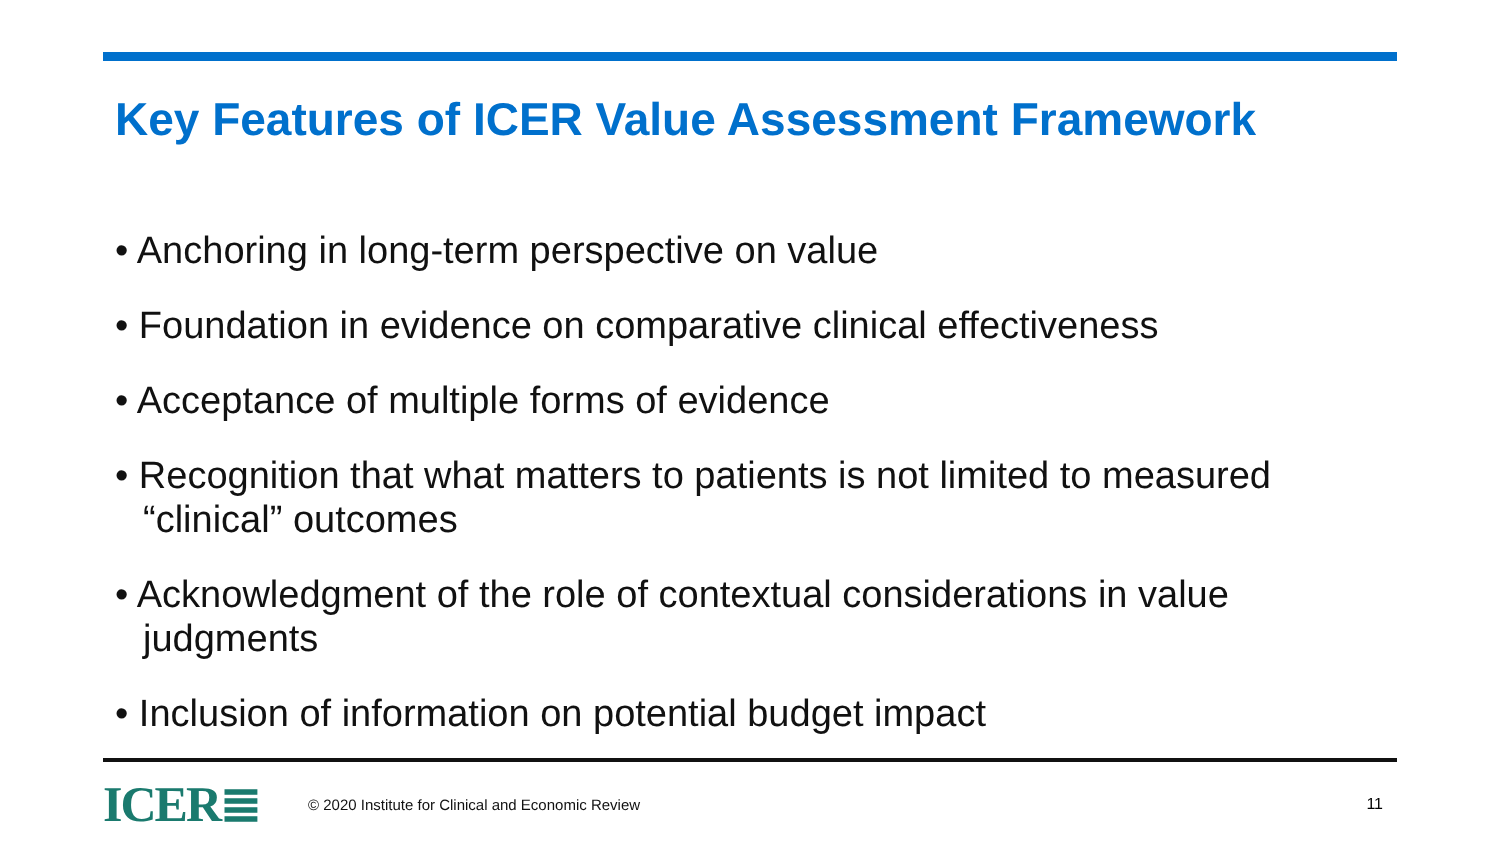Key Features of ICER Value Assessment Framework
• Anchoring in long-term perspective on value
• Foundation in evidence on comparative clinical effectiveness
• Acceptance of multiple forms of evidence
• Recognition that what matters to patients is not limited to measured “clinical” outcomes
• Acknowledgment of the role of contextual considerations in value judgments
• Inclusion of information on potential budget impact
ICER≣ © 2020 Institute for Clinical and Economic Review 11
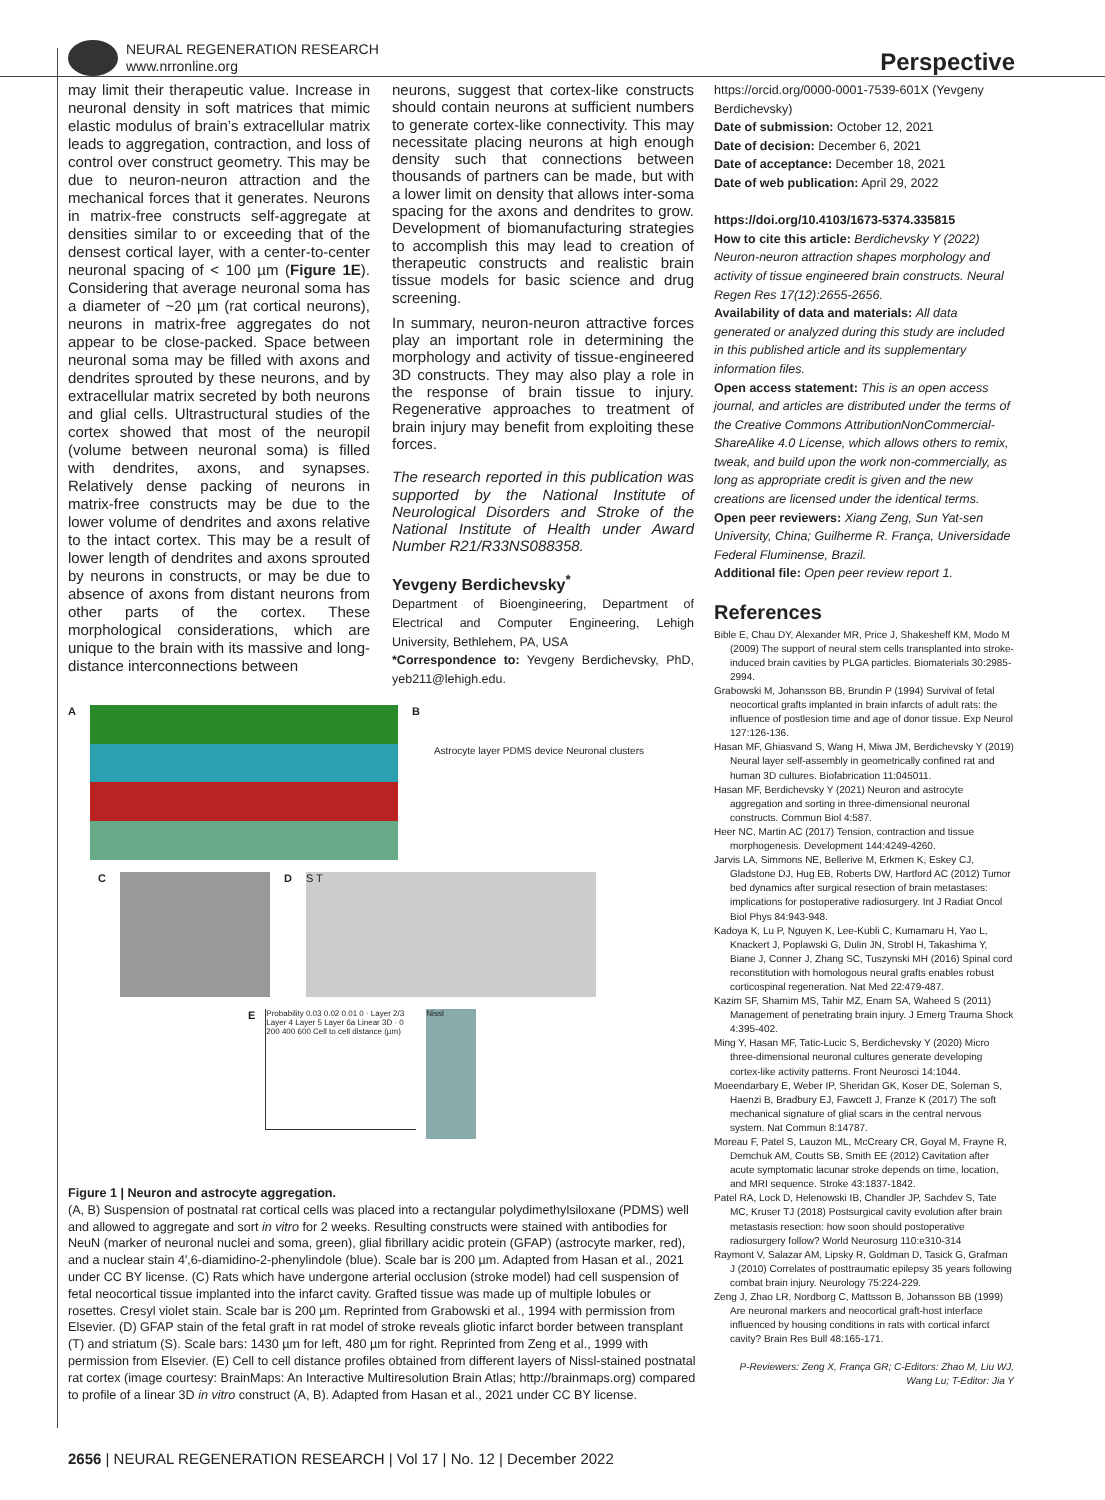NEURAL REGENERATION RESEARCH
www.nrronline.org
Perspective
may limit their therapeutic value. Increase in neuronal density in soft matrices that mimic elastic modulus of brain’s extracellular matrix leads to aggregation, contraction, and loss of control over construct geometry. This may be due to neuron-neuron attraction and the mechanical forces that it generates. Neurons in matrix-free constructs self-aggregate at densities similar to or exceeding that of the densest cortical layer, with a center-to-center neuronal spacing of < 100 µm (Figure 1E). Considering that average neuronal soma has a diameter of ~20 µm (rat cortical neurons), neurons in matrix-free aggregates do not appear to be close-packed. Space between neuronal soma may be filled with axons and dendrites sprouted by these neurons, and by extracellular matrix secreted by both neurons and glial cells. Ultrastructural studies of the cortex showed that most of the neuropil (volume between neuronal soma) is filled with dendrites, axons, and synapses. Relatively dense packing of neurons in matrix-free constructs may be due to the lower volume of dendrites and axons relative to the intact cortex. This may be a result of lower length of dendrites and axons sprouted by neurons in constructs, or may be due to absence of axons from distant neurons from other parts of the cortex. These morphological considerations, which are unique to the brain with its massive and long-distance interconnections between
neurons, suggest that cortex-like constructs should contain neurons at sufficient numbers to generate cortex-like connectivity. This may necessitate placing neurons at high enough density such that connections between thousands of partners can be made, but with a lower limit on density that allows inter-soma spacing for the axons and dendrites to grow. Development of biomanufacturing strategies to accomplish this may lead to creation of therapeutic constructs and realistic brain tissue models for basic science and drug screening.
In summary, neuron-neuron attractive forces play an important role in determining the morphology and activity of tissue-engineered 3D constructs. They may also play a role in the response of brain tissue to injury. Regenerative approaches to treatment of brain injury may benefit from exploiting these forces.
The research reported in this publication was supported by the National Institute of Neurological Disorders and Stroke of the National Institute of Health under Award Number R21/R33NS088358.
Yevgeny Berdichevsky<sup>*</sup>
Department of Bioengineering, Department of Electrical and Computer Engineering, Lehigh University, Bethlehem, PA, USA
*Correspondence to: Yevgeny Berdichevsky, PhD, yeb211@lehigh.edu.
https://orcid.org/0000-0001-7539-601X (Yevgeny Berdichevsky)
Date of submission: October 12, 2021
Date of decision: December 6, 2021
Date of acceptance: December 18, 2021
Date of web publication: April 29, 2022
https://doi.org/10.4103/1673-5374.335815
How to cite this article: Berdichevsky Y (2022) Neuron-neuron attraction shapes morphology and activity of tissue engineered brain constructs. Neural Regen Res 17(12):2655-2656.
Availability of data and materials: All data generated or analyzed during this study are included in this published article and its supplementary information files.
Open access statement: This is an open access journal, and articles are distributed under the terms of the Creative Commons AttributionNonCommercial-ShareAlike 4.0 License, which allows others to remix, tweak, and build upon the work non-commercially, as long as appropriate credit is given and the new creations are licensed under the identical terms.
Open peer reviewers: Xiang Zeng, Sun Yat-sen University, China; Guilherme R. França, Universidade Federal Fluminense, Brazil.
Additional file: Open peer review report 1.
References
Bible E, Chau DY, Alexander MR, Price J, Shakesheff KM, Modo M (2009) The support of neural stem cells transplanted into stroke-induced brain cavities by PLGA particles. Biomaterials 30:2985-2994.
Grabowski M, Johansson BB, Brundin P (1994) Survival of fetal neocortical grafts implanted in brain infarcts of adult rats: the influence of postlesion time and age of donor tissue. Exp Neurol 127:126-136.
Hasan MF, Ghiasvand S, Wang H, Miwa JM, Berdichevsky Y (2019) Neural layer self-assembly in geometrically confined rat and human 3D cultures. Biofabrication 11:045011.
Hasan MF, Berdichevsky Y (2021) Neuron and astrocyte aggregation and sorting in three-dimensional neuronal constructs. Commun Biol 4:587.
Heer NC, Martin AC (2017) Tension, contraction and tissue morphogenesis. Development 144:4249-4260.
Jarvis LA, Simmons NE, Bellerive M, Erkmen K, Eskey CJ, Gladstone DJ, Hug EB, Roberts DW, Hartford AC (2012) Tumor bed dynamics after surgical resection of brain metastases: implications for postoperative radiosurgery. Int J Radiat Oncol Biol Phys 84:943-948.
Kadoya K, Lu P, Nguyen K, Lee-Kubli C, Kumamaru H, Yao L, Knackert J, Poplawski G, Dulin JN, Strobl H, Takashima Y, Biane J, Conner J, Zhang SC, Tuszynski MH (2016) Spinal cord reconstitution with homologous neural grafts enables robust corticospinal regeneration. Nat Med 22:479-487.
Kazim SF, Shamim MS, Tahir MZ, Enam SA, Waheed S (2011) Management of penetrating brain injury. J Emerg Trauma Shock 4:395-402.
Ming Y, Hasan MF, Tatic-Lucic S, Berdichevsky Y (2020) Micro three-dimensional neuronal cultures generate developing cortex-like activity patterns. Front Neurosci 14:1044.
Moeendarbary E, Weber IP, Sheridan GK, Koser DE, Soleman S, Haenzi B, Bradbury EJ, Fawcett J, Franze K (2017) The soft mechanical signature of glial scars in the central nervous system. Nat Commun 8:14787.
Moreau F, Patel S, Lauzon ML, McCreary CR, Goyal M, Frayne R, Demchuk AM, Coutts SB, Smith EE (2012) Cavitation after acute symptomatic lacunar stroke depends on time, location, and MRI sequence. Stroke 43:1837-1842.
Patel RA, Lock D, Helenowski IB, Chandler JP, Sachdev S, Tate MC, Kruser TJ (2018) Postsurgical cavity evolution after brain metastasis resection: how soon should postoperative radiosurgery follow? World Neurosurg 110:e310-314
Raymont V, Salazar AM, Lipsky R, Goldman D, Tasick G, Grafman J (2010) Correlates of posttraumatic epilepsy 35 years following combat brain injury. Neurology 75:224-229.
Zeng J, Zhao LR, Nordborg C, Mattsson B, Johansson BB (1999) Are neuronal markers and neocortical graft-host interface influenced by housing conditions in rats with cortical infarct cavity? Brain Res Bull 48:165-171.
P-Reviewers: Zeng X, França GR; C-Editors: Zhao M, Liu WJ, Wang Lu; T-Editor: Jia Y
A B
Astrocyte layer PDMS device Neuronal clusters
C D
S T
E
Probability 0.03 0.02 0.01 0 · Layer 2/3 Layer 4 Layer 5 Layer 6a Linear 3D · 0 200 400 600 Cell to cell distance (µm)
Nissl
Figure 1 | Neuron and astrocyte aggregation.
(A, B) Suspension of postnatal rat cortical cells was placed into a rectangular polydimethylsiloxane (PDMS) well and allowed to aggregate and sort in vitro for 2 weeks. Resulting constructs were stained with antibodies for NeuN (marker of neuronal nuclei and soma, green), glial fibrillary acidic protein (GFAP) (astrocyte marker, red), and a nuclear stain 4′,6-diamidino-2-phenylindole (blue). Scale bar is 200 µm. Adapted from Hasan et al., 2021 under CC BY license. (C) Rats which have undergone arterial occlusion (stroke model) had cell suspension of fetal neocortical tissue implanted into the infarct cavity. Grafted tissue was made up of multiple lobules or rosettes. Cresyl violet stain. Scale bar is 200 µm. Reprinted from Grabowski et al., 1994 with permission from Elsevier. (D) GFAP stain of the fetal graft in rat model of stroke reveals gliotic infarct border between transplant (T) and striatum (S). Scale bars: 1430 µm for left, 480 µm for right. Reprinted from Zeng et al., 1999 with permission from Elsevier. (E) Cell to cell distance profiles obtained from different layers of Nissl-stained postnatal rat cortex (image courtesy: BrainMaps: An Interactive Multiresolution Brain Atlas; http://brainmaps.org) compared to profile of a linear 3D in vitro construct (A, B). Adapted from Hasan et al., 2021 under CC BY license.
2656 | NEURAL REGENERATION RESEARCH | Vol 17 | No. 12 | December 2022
§
- WHAT YOU SHOULD DO -
In the entries above, find the line holding "Heer NC, Martin" and the line holding "Moreau F, Patel"; print both of them and every line between, exactly, and nothing else.

- WRITTEN SOLUTION -
Heer NC, Martin AC (2017) Tension, contraction and tissue morphogenesis. Development 144:4249-4260.
Jarvis LA, Simmons NE, Bellerive M, Erkmen K, Eskey CJ, Gladstone DJ, Hug EB, Roberts DW, Hartford AC (2012) Tumor bed dynamics after surgical resection of brain metastases: implications for postoperative radiosurgery. Int J Radiat Oncol Biol Phys 84:943-948.
Kadoya K, Lu P, Nguyen K, Lee-Kubli C, Kumamaru H, Yao L, Knackert J, Poplawski G, Dulin JN, Strobl H, Takashima Y, Biane J, Conner J, Zhang SC, Tuszynski MH (2016) Spinal cord reconstitution with homologous neural grafts enables robust corticospinal regeneration. Nat Med 22:479-487.
Kazim SF, Shamim MS, Tahir MZ, Enam SA, Waheed S (2011) Management of penetrating brain injury. J Emerg Trauma Shock 4:395-402.
Ming Y, Hasan MF, Tatic-Lucic S, Berdichevsky Y (2020) Micro three-dimensional neuronal cultures generate developing cortex-like activity patterns. Front Neurosci 14:1044.
Moeendarbary E, Weber IP, Sheridan GK, Koser DE, Soleman S, Haenzi B, Bradbury EJ, Fawcett J, Franze K (2017) The soft mechanical signature of glial scars in the central nervous system. Nat Commun 8:14787.
Moreau F, Patel S, Lauzon ML, McCreary CR, Goyal M, Frayne R, Demchuk AM, Coutts SB, Smith EE (2012) Cavitation after acute symptomatic lacunar stroke depends on time, location, and MRI sequence. Stroke 43:1837-1842.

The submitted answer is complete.